幸せそうできれいだった友だち。あやかりたいけど、まったくあやかれそうにない現状。ブーケによってさらに追い打ちをかけられたような心境でした。
ブーケトス、ブーケプルズは嫌がらせ!?
年々結婚年齢が上昇し、東京ではついに女性も30歳の大台に。さらに、生涯未婚率が過去最高を更新するなか、“ブーケトス”について複雑な心境を抱く女性は私だけではないと思います。
プランナーの方が「絶対盛り上がります!」とブーケトスをすすめることもあるようですが、参加する女性たちも30代以降となれば、それは“盛り上がっている”のではなく、“精一杯気を使って盛り上げている”というのが正しいのではないでしょうか。
最近では独身女性の数だけリボンを用意し、1本だけブーケにつなぎ、それぞれ引っ張ってもらうという「ブーケプルズ」という演出もありますが、「いい晒し者!」「それこそ嫌がらせ!」という声もあります。

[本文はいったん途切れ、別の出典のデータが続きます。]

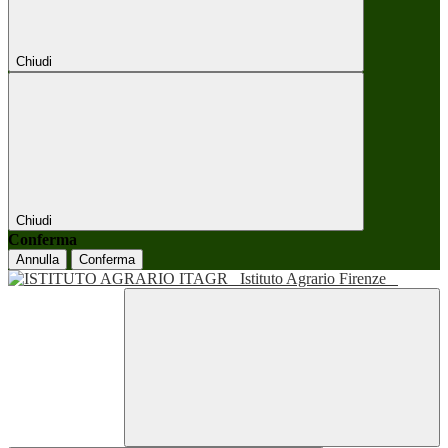
Chiudi
Chiudi
Conferma
Annulla
Conferma
Istituto Agrario Firenze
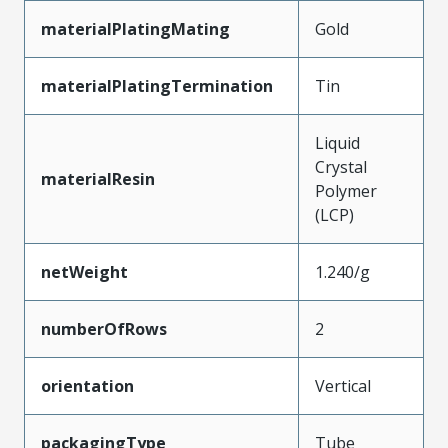
materialPlatingMating
Gold
materialPlatingTermination
Tin
Liquid
Crystal
materialResin
Polymer
(LCP)
netWeight
1.240/g
numberOfRows
2
orientation
Vertical
packagingType
Tube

花嫁、花婿のために心を無にして独身女性は“女優”になる!
しかし、式に参列し、ブーケトス、ブーケプルズの演出があった場合、「私は嫌!」と拒否するほうが痛いと思われてしまいそうです。また、結婚式によんでくれるほど親しい人の晴れの舞台なのですから、人肌脱ぎたいと多くの女性は笑顔で参加するのではないでしょうか。ここで、誰もブーケに手をのばす人がいなかったら花嫁があまりにも可哀想すぎます。

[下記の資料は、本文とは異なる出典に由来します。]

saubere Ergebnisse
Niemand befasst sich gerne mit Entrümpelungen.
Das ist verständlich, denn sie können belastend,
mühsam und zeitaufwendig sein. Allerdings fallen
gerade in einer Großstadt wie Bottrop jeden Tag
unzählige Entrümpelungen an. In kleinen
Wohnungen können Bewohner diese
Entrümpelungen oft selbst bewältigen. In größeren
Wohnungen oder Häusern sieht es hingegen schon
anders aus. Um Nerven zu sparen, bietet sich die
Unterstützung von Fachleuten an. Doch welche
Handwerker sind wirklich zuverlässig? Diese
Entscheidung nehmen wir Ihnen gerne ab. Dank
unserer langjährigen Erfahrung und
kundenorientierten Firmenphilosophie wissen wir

そして、キャッチしようとするよりも、引っ張るよりも、実際にキャッチしてしまったり、引き当ててしまったりすると大変です。そのときこそ、花嫁、花婿のために心を無にして、周囲の視線など気にせぬそぶりで、「やったー!嬉しい!ありがとう!」と最高の演技を見せなくてはならないでしょう。
ちょっと考えただけでも、とても複雑。ブーケトスはなくてもなんの問題もありません。ウェディングの演出にブーケトスを検討中のカップルはぜひご一考をおすすめします。